Minimal Viable Product
As there is currently no management system in place for the nurseries any system that can meet the basic functionality requirements laid out above will be a vast improvement. In order to deliver value as soon as possible I’m attempting to be dogmatic about creating a minimally viable product. I’ve identified a few key areas of work that will establish patterns or underlying infrastructure that will be needed before I can start focusing on the basic functionality.
Pre-MVP Validation
- Data layer
- Establishing the design of the database access layer will affect how all the rest of the code is structured. For systems like this with limited expansion of the data model and no surprise changes coming from other teams I favor a Data Access Object pattern over something like an ORM. This means creating an object for each table with methods that abstract the SQL statements being run.
- Logical data models
- It’s very difficult to write Rust code without establishing your basic types ahead of time. The logical data models are the basic unit of the API and Frontend. These will evolve over time, the focus is on creating a type that can compile rather than a type that is completely correct.

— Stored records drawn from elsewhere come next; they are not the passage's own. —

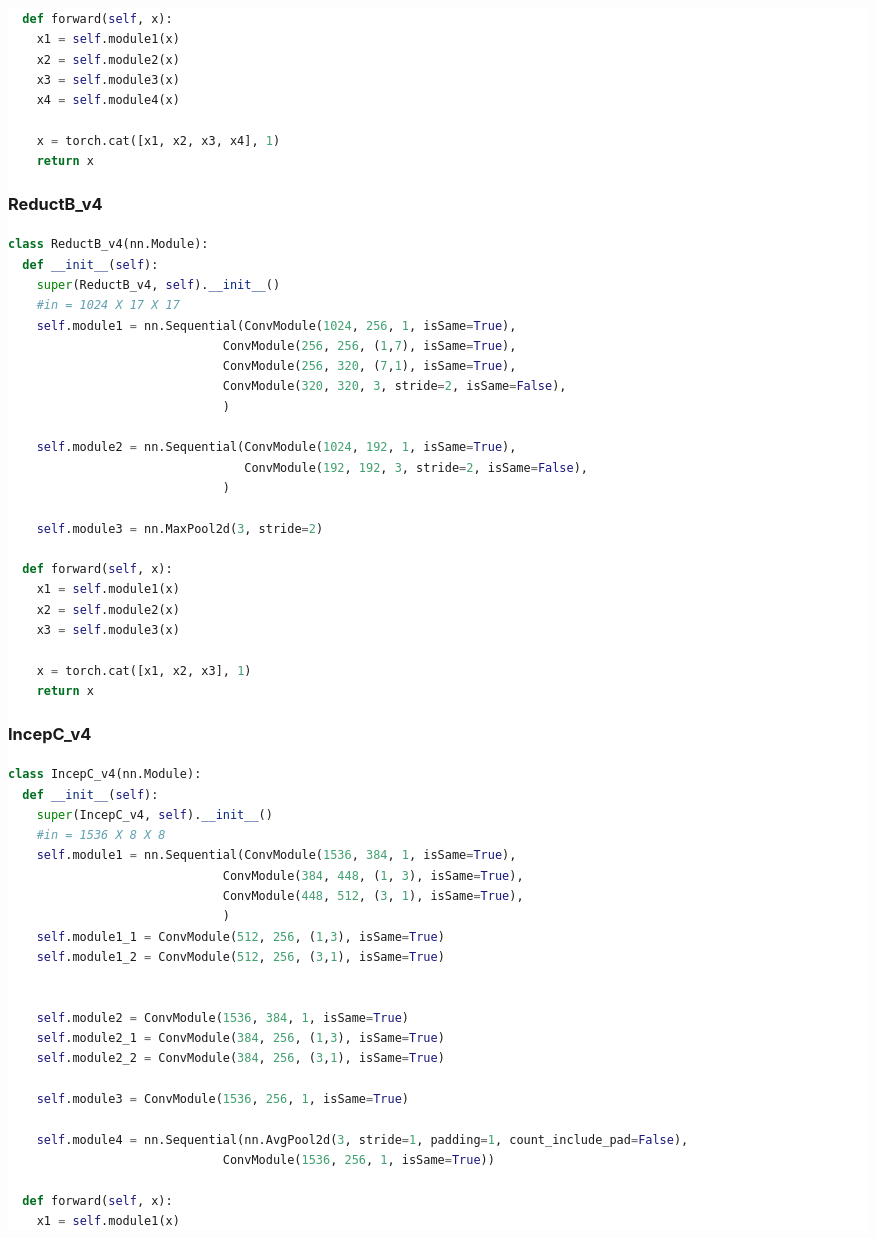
```python
  def forward(self, x):
    x1 = self.module1(x)
    x2 = self.module2(x)
    x3 = self.module3(x)
    x4 = self.module4(x)
    
    x = torch.cat([x1, x2, x3, x4], 1)
    return x
```


### ReductB_v4
```python
class ReductB_v4(nn.Module):
  def __init__(self):
    super(ReductB_v4, self).__init__()
    #in = 1024 X 17 X 17
    self.module1 = nn.Sequential(ConvModule(1024, 256, 1, isSame=True),
                              ConvModule(256, 256, (1,7), isSame=True),
                              ConvModule(256, 320, (7,1), isSame=True),
                              ConvModule(320, 320, 3, stride=2, isSame=False),
                              )
    
    self.module2 = nn.Sequential(ConvModule(1024, 192, 1, isSame=True),
                                 ConvModule(192, 192, 3, stride=2, isSame=False),
                              )
    
    self.module3 = nn.MaxPool2d(3, stride=2)
    
  def forward(self, x):
    x1 = self.module1(x)
    x2 = self.module2(x)
    x3 = self.module3(x)
    
    x = torch.cat([x1, x2, x3], 1)
    return x
```


### IncepC_v4
```python
class IncepC_v4(nn.Module):
  def __init__(self):
    super(IncepC_v4, self).__init__()
    #in = 1536 X 8 X 8
    self.module1 = nn.Sequential(ConvModule(1536, 384, 1, isSame=True),
                              ConvModule(384, 448, (1, 3), isSame=True),
                              ConvModule(448, 512, (3, 1), isSame=True),
                              )
    self.module1_1 = ConvModule(512, 256, (1,3), isSame=True)
    self.module1_2 = ConvModule(512, 256, (3,1), isSame=True)
    
    
    self.module2 = ConvModule(1536, 384, 1, isSame=True)
    self.module2_1 = ConvModule(384, 256, (1,3), isSame=True)
    self.module2_2 = ConvModule(384, 256, (3,1), isSame=True)
    
    self.module3 = ConvModule(1536, 256, 1, isSame=True)
    
    self.module4 = nn.Sequential(nn.AvgPool2d(3, stride=1, padding=1, count_include_pad=False),
                              ConvModule(1536, 256, 1, isSame=True))
    
  def forward(self, x):
    x1 = self.module1(x)
```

- Basic functionality of Yew
- I want to verify a few basic aspects of Yew are working for this architecture. If Yew is going to be difficult to work with I’ll swap it out in favor of a JS framework to keep the project moving.
- Axum to Yew routing
- The frontend URLs are first handled by Axum and sent to the Yew site if the URL doesn’t match an established API endpoint. I want to verify that I haven’t broken the template and this routing is still working before moving onto more complex tests.

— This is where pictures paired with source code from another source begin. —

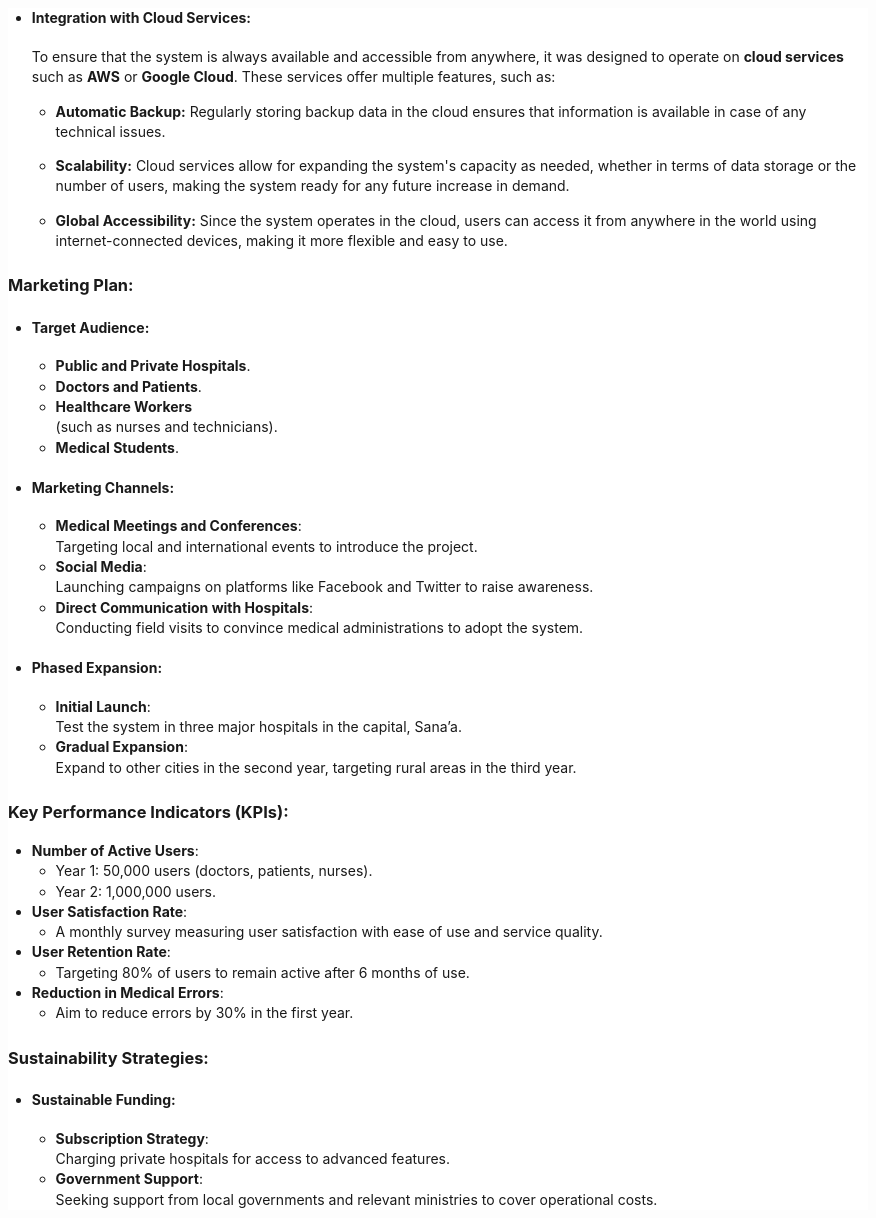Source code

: - #### **Integration with Cloud Services:**
    To ensure that the system is always available and accessible from anywhere, it was designed to operate on **cloud services** such as **AWS** or **Google Cloud**. These services offer multiple features, such as:

    - **Automatic Backup:** Regularly storing backup data in the cloud ensures that information is available in case of any technical issues.
    
    - **Scalability:** Cloud services allow for expanding the system's capacity as needed, whether in terms of data storage or the number of users, making the system ready for any future increase in demand.

    - **Global Accessibility:** Since the system operates in the cloud, users can access it from anywhere in the world using internet-connected devices, making it more flexible and easy to use.

### Marketing Plan:
- #### Target Audience:
    - **Public and Private Hospitals**.
    - **Doctors and Patients**.
    - **Healthcare Workers**  
        (such as nurses and technicians).
    - **Medical Students**.

- #### Marketing Channels:
    - **Medical Meetings and Conferences**:  
        Targeting local and international events to introduce the project.
    - **Social Media**:  
        Launching campaigns on platforms like Facebook and Twitter to raise awareness.
    - **Direct Communication with Hospitals**:  
        Conducting field visits to convince medical administrations to adopt the system.

- #### Phased Expansion:
    - **Initial Launch**:  
        Test the system in three major hospitals in the capital, Sana’a.
    - **Gradual Expansion**:  
        Expand to other cities in the second year, targeting rural areas in the third year.

### Key Performance Indicators (KPIs):
- **Number of Active Users**:  
   - Year 1: 50,000 users (doctors, patients, nurses).  
   - Year 2: 1,000,000 users.
- **User Satisfaction Rate**:  
    - A monthly survey measuring user satisfaction with ease of use and service quality.
- **User Retention Rate**:  
    - Targeting 80% of users to remain active after 6 months of use.
- **Reduction in Medical Errors**:  
    - Aim to reduce errors by 30% in the first year.

### Sustainability Strategies:
- #### Sustainable Funding:
    - **Subscription Strategy**:  
        Charging private hospitals for access to advanced features.
    - **Government Support**:  
        Seeking support from local governments and relevant ministries to cover operational costs.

- Building a basic home page
- This is a test to familiarize myself with the basics of Yew and get some simple HTML onto the page. This test is focused on the ergonomics and documentation that Yew provides.
- View Plants
- The final test of Yew was to build the simplest possible page to start working with data. I split this test into a few parts of increasing complexity. The webpage is a simple data table to display the Plants that have been added to the system.

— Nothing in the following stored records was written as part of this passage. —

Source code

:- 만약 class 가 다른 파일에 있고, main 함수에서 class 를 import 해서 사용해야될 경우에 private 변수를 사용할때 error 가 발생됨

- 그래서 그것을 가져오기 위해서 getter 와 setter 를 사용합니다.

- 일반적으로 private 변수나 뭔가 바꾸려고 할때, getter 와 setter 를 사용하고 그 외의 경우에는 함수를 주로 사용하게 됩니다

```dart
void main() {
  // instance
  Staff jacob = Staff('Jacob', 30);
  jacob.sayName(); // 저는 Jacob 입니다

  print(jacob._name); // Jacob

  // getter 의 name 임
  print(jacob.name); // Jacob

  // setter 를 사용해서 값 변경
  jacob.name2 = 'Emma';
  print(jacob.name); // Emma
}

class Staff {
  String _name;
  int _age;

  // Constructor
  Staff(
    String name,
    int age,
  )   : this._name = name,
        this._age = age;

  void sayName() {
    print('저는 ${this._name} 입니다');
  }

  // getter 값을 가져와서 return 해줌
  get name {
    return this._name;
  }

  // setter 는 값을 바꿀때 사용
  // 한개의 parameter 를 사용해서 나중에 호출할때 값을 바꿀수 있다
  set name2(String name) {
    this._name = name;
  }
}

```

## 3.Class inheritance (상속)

- Create a Yew component that outputs a full row of the table using a
Plant
model that is constructed in the frontend (not including any API calls yet) - Refactor the component to output an arbitrary number of rows
- Make an API call for a single plant and display that as a row of the table
- Make an API call for a full page of the table and display all rows
- Create a Yew component that outputs a full row of the table using a
- The final test of Yew was to build the simplest possible page to start working with data. I split this test into a few parts of increasing complexity. The webpage is a simple data table to display the Plants that have been added to the system.
MVP Goals
The rest of the MVP will consist of the following features:
- Print ID codes
- When a group of plants are ready to be added to the nursery this site needs to provide a way to print off a set of valid IDs.
- Bulk add plants
- When adding groups of plants, every data point other than
ID
will remain static for the entire session (newly potted plants are all going in the same size pots with the same nursery location). This mode also needs to be designed in a way that is conducive to the physical workflow being used, namely scanning ID tags that are hung on the plants.
- When adding groups of plants, every data point other than
- Create, Read, and Update capabilities for plants and nurseries
- For the MVP any deleting of records can be handled manually through the database’s interface (post-MVP a soft delete and table archiving will be added). Basic create, read, and update functionality in the API and the web UI will be needed from day one.